Finding Root Causes of Contract Delays
To achieve these gains we addressed the negotiation of the budget and the main agreement: the “body” (legals) and the “schedule” (commercials). Process analytics uncovered a huge amount of process variability at both sponsors. What leadership assumed to be a straightforward activity differed enormously depending on therapeutic area, phase, contract management modality (Full Service Provision, in-house resources, FSO or specialist teams). No mechanisms were in place to build and propagate institutional knowledge of site preferences, timelines or constraints, any negotiated language, and previously approved assessment pricing. As a result, this valuable intel was inconsistently retained and reused. Compounding this was the finding that 100% of contract managers and compliance leads had an incorrect understanding of the term “fair market value”, leading to unnecessary negotiations and stalled contracts.

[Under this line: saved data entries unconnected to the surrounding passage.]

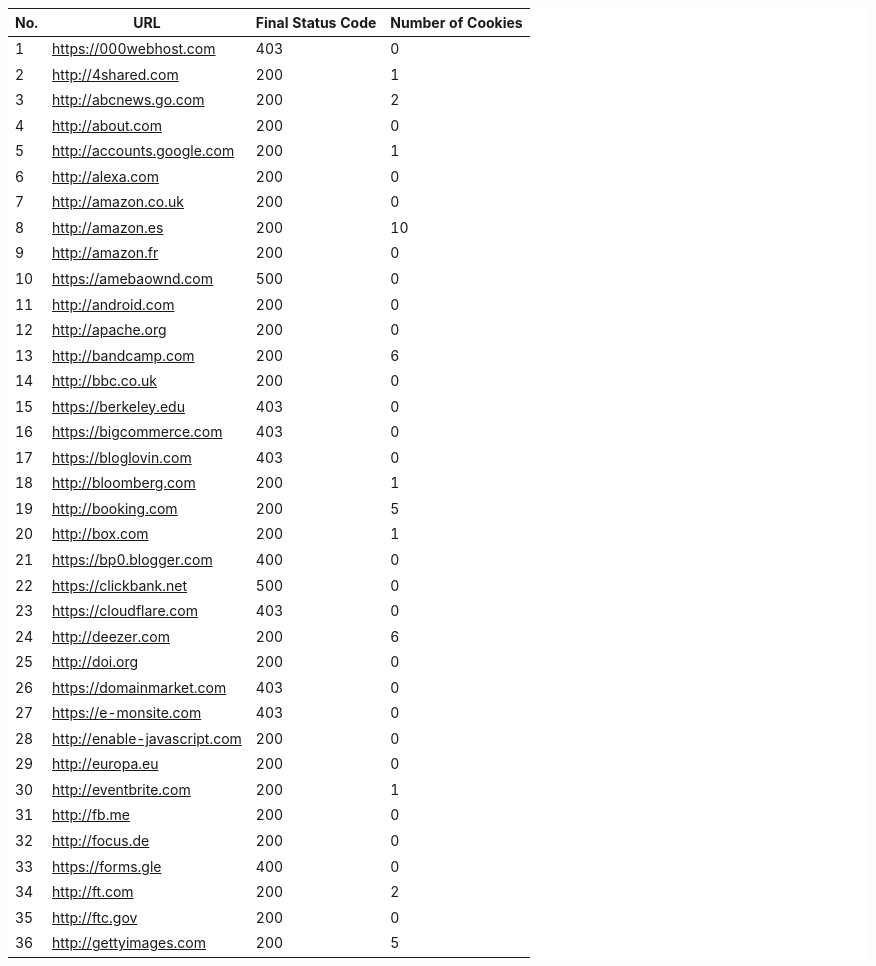 | No. | URL | Final Status Code | Number of Cookies |
|-----|-----|-------------------|-------------------|
| 1 | https://000webhost.com | 403 | 0 |
| 2 | http://4shared.com | 200 | 1 |
| 3 | http://abcnews.go.com | 200 | 2 |
| 4 | http://about.com | 200 | 0 |
| 5 | http://accounts.google.com | 200 | 1 |
| 6 | http://alexa.com | 200 | 0 |
| 7 | http://amazon.co.uk | 200 | 0 |
| 8 | http://amazon.es | 200 | 10 |
| 9 | http://amazon.fr | 200 | 0 |
| 10 | https://amebaownd.com | 500 | 0 |
| 11 | http://android.com | 200 | 0 |
| 12 | http://apache.org | 200 | 0 |
| 13 | http://bandcamp.com | 200 | 6 |
| 14 | http://bbc.co.uk | 200 | 0 |
| 15 | https://berkeley.edu | 403 | 0 |
| 16 | https://bigcommerce.com | 403 | 0 |
| 17 | https://bloglovin.com | 403 | 0 |
| 18 | http://bloomberg.com | 200 | 1 |
| 19 | http://booking.com | 200 | 5 |
| 20 | http://box.com | 200 | 1 |
| 21 | https://bp0.blogger.com | 400 | 0 |
| 22 | https://clickbank.net | 500 | 0 |
| 23 | https://cloudflare.com | 403 | 0 |
| 24 | http://deezer.com | 200 | 6 |
| 25 | http://doi.org | 200 | 0 |
| 26 | https://domainmarket.com | 403 | 0 |
| 27 | https://e-monsite.com | 403 | 0 |
| 28 | http://enable-javascript.com | 200 | 0 |
| 29 | http://europa.eu | 200 | 0 |
| 30 | http://eventbrite.com | 200 | 1 |
| 31 | http://fb.me | 200 | 0 |
| 32 | http://focus.de | 200 | 0 |
| 33 | https://forms.gle | 400 | 0 |
| 34 | http://ft.com | 200 | 2 |
| 35 | http://ftc.gov | 200 | 0 |
| 36 | http://gettyimages.com | 200 | 5 |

Moving to the Top of the Site’s In-Tray
Having diagnosed the root causes of process variability, we worked with the clients to design a streamlined contract management approach. Using unique Site IDs, we built the optimised workflow into a digital tool to manage the process. This worked on a hybrid pull/push basis, moving the contract negotiation to the next stage automatically to bias the process towards completion and auto-populating site preferences on language and previously negotiated costs. This minimised the burden on sites and moved sponsor contracts to the top of the site contract manager’s in-tray because they were no longer facing a “from scratch” negotiation. The system retained data on clinical trial sites generated from the latest negotiations and made it available to all contract managers. One sponsor calculated a recurring productivity uplift of $4M annually in the US alone, based on FTE allocation to contract management. This is before accounting for the obvious recruitment benefit to studies of earlier site activation.